# Log Analysis
### Detailed Analysis Modal
Press `Enter` on the Log Counts panel in the main view to access the comprehensive analysis modal. The modal uses the same receive time architecture as the main dashboard, ensuring consistent and reliable visualization regardless of log timestamp accuracy or clock skew issues.
### Time-Series Heatmap Analysis
#### Understanding the Heatmap
The time-series heatmap is one of Gonzo's most powerful visual analysis tools:
**Time Axis (Horizontal):**
* Shows last 60 minutes in 1-minute buckets
* Reading: `60` = 60 minutes ago, `0` = current minute
* Updates in real-time as new logs arrive
**Severity Axis (Vertical):**
* Each row represents a different log severity level
* Separate tracking for ERROR, WARN, INFO, DEBUG, etc.
* Independent scaling per severity level
**Intensity Indicators:**
```
░ = Low activity (1-25% of max for this severity)
▒ = Medium activity (25-50% of max)
▓ = High activity (50-75% of max)
█ = Very high activity (75-100% of max)
```
#### Reading Heatmap Patterns
{% tabs %}
{% tab title="Incident Detection" %}
**Identifying When Problems Started:**
```
Time: 60 50 40 30 20 10 0
ERROR ░░░░░░░░████████████░░░░░░
WARN ░░░░░░████████████████░░░░
```
**Analysis:**
* Problem started around 40 minutes ago
* Peak error activity 30-20 minutes ago
* Warnings preceded errors (early warning signs)
* System appears to be recovering now
**Use Case:** Incident timeline reconstruction
{% endtab %}
{% tab title="Performance Patterns" %}
**Daily Performance Cycles:**
```
Time: 60 50 40 30 20 10 0
ERROR ░░░░░░░░░░░░░░░░░░░░░░░░░░
WARN ░░░░████░░░░████░░░░████░░
INFO ████░░░░████░░░░████░░░░░░
```
**Analysis:**
* Regular 20-minute cycles in warnings
* High info activity alternating with warnings
* Suggests scheduled job or batch processing
* No critical errors, normal operational pattern
**Use Case:** Capacity planning and optimization
{% endtab %}
{% tab title="Cascade Failures" %}
**System Failure Propagation:**
```
Time: 60 50 40 30 20 10 0
ERROR ░░░░░░░░░░█░░██████████████
WARN ░░░░░░░░█████████████████░
INFO ░░░░░░████████████░░░░░░░░
```
**Analysis:**
* Single error triggered cascade
* Warnings spread quickly after initial error
* Info logs dropped off (services became unresponsive)
* Classic cascade failure pattern
**Use Case:** System resilience analysis
{% endtab %}
{% endtabs %}
#### Heatmap Best Practices
**🔍 Investigation Techniques:**
1. **Start wide, zoom in** - Look for obvious patterns first
2. **Compare severity levels** - How do different levels correlate?
3. **Identify inflection points** - When did patterns change?
4. **Look for cycles** - Are there recurring patterns?
**⚡ Quick Analysis:**
```bash
# Quick heatmap analysis workflow:
1. Press Enter on Counts panel
2. Scan heatmap for obvious spikes or patterns
3. Note correlation between severity levels
4. Identify time ranges for deeper investigation
5. Use time information to filter main log view
```
### Log Statistics Window
Select `i` from the main window to access the **Log Statistics** view.

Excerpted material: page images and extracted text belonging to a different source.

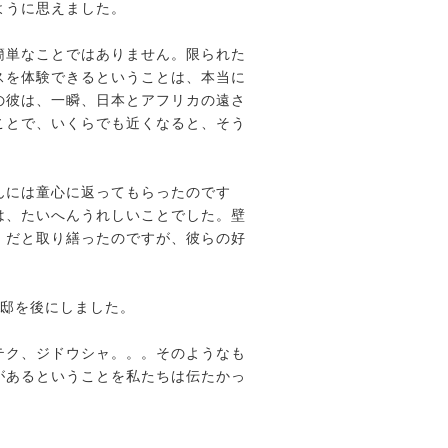
ように思えました。
簡単なことではありません。限られた
スを体験できるということは、本当に
の彼は、一瞬、日本とアフリカの遠さ
ことで、いくらでも近くなると、そう
んには童心に返ってもらったのです
は、たいへんうれしいことでした。壁
」だと取り繕ったのですが、彼らの好
邸を後にしました。
テク、ジドウシャ。。。そのようなも
があるということを私たちは伝たかっ
。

This window provides a general overview of all your logs including top services, severity distribution, most common patterns, and top attributes.
### Log Detail View
Selecting `ENTER` on the Log Viewer in the main Gonzo TUI will drill down into the **Log Detail View**. From this modal you can look at attribute details, time and severity information, and select `i` to get further AI analysis from whatever AI model you've configured. On the right panel you can chat directly with your selected AI model in context to the selected log you are viewing. Nothing is shared with AI unless you explicitly connect to a model of your choice.